Skip to main content

What is Rucio?

Rucio enables centralized management of large volumes of data backed by many heterogeneous storage backends.

Data is physically distributed over a large number of storage servers, potentially each relying on different storage technologies (SSD/Disk/Tape/Object storage) and, frequently, managed by different teams of system administrators.

Rucio builds on top of this heterogeneous infrastructure and provides an interface which allows users to interact with the storage backends in a unified way. The smallest operational unit in Rucio is a file. Rucio enables users to upload, download, and declaratively manage groups of such files.

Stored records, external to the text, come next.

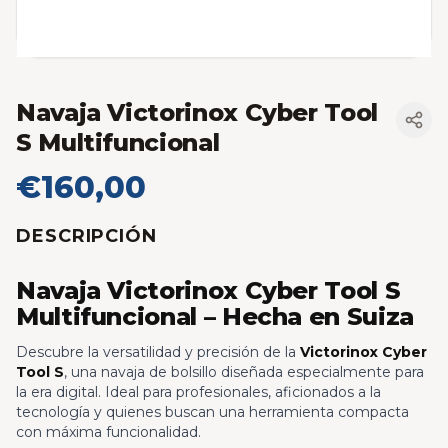
Navaja Victorinox Cyber Tool
S Multifuncional
€160,00
DESCRIPCIÓN
Navaja Victorinox Cyber Tool S
Multifuncional – Hecha en Suiza
Descubre la versatilidad y precisión de la
Victorinox Cyber
Tool S
, una navaja de bolsillo diseñada especialmente para
la era digital. Ideal para profesionales, aficionados a la
tecnología y quienes buscan una herramienta compacta
con máxima funcionalidad.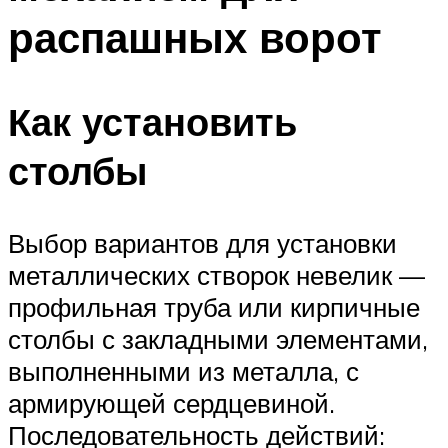
распашных ворот
Как установить
столбы
Выбор вариантов для установки
металлических створок невелик —
профильная труба или кирпичные
столбы с закладными элементами,
выполненными из металла, с
армирующей сердцевиной.
Последовательность действий: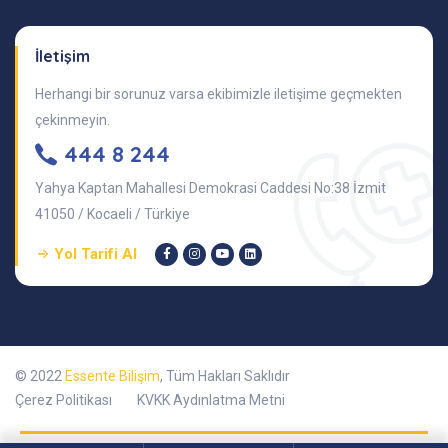
İletişim
Herhangi bir sorunuz varsa ekibimizle iletişime geçmekten
çekinmeyin.
444 8 244
Yahya Kaptan Mahallesi Demokrasi Caddesi No:38 İzmit
41050 / Kocaeli / Türkiye
Yol Tarifi Al
© 2022
Essente Bilişim
, Tüm Hakları Saklıdır
Çerez Politikası
KVKK Aydınlatma Metni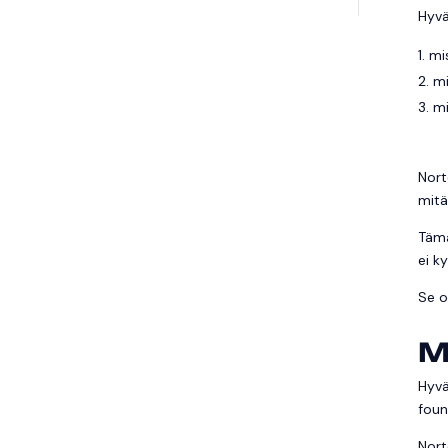
Hyvä
mi
mi
mi
Nort
mitä
Tämä
ei k
Se o
M
Hyvä
foun
Nort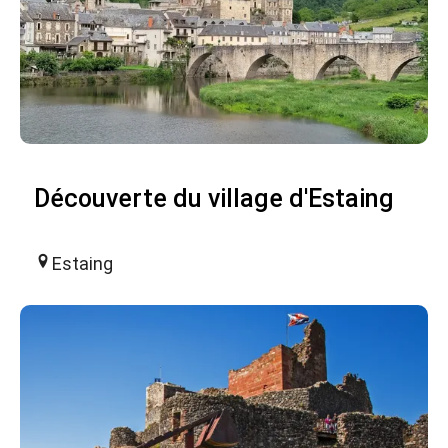
Découverte du village d'Estaing
Estaing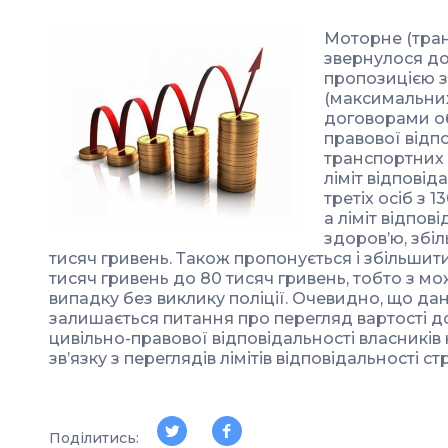
Моторне (тран
звернулося до
пропозицією з
(максимальних
договорами об
правової відп
транспортних 
ліміт відповід
третіх осіб з 
а ліміт відпов
здоров’ю, збі
тисяч гривень. Також пропонується і збільшити
тисяч гривень до 80 тисяч гривень, тобто з 
випадку без виклику поліції. Очевидно, що да
залишається питання про перегляд вартості д
цивільно-правової відповідальності власників
зв’язку з переглядів лімітів відповідальності с
Поділитись: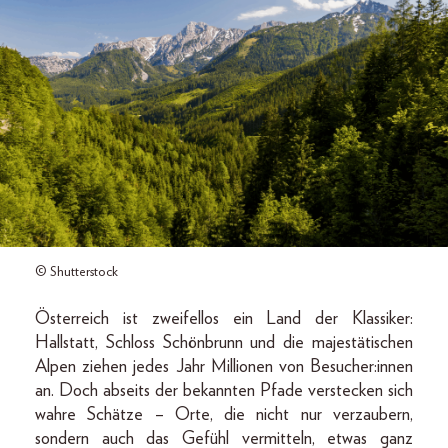
© Shutterstock
Österreich ist zweifellos ein Land der Klassiker:
Hallstatt, Schloss Schönbrunn und die majestätischen
Alpen ziehen jedes Jahr Millionen von Besucher:innen
an. Doch abseits der bekannten Pfade verstecken sich
wahre Schätze – Orte, die nicht nur verzaubern,
sondern auch das Gefühl vermitteln, etwas ganz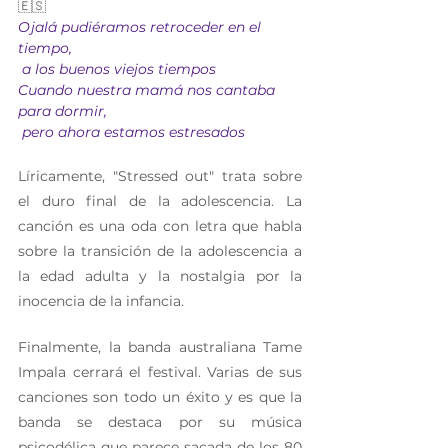
🇪🇸
Ojalá pudiéramos retroceder en el 
tiempo,
 a los buenos viejos tiempos
Cuando nuestra mamá nos cantaba 
para dormir,
 pero ahora estamos estresados
Líricamente, "Stressed out" trata sobre 
el duro final de la adolescencia. La 
canción es una oda con letra que habla 
sobre la transición de la adolescencia a 
la edad adulta y la nostalgia por la 
inocencia de la infancia.
Finalmente, la banda australiana Tame 
Impala cerrará el festival. Varias de sus 
canciones son todo un éxito y es que la 
banda se destaca por su música 
psicodélica que parece sacada de los 80 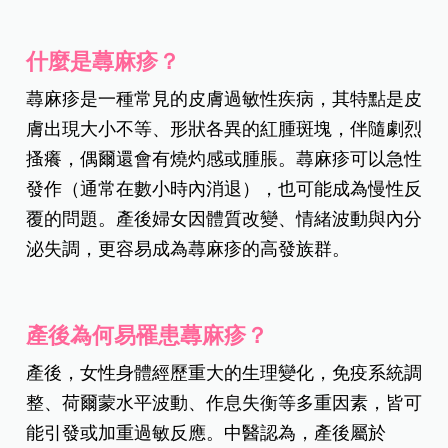
蕁麻疹發作時，皮膚會突然出現癢感、紅腫、凸起
的風疹塊，對產婦的生活品質造成不小困擾。沐稼
親子中醫診所陳婉柔院長告訴你產後蕁麻疹的成
因、辨證論治方法，以及日常調養與預防之道。
什麼是蕁麻疹？
蕁麻疹是一種常見的皮膚過敏性疾病，其特點是皮
膚出現大小不等、形狀各異的紅腫斑塊，伴隨劇烈
搔癢，偶爾還會有燒灼感或腫脹。蕁麻疹可以急性
發作（通常在數小時內消退），也可能成為慢性反
覆的問題。產後婦女因體質改變、情緒波動與內分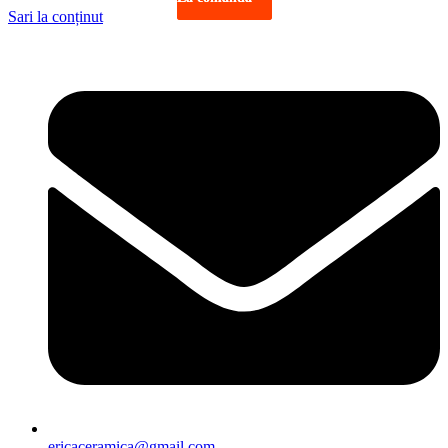
Sari la conținut
ericaceramica@gmail.com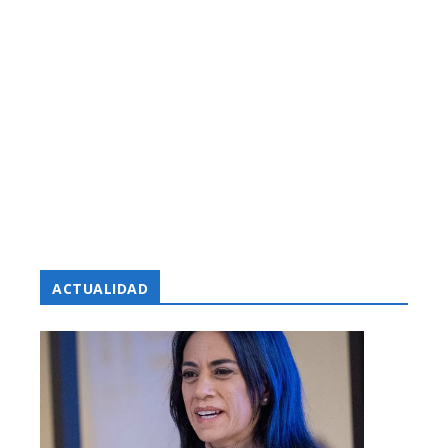
ACTUALIDAD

Declarative management is the power of Rucio, as it allows the user to define high-level rules such as "Keep 3 copies, on 2 different continents". If one copy is lost, it will be automatically re-constructed on a different storage server to enforce the configured rules.

History

Rucio was developed as a replacement for the Don Quijote (DQ2) data management system. Even if DQ2 has demonstrated very large scale data management capabilities, the ATLAS Distributed Data Management System used for HEP experiments at CERN had reached its limits in terms of scalability. The primary concerns were

  • the requirement of a large number of support staff to operate.
  • difficulty in interfacing with new technologies

To address these very scaling requirements for HEP experiments, Rucio as a Distributed Data Management System, was developed. Drawing benefits from advances in Cloud & Big Data computations, it relies on a conceptual data model to ensure system stability. Dataflow autonomy and automation are the key design principles guiding the development of Rucio. To reduce the operational overheads of the support staff, it employs an automation framework and also accounts for newer use cases & user requirements in high energy physics and beyond.

What can Rucio do

The capabilities of Rucio are:

  • Storage of detector data, simulator data, and user data
  • Unified interfacing of heterogenous network & storage infrastructure
  • Support for newer protocols in Storage & Network using plugins
  • Data Recovery
  • Adaptive Replication
  • Quota management

What Rucio doesn't do

Rucio doesn't automatically create the storage backends. The storage servers must be created and configured, in advance, with one of the supported access protocols (webdav/s3/sftp/xrootd/...), then configured in Rucio.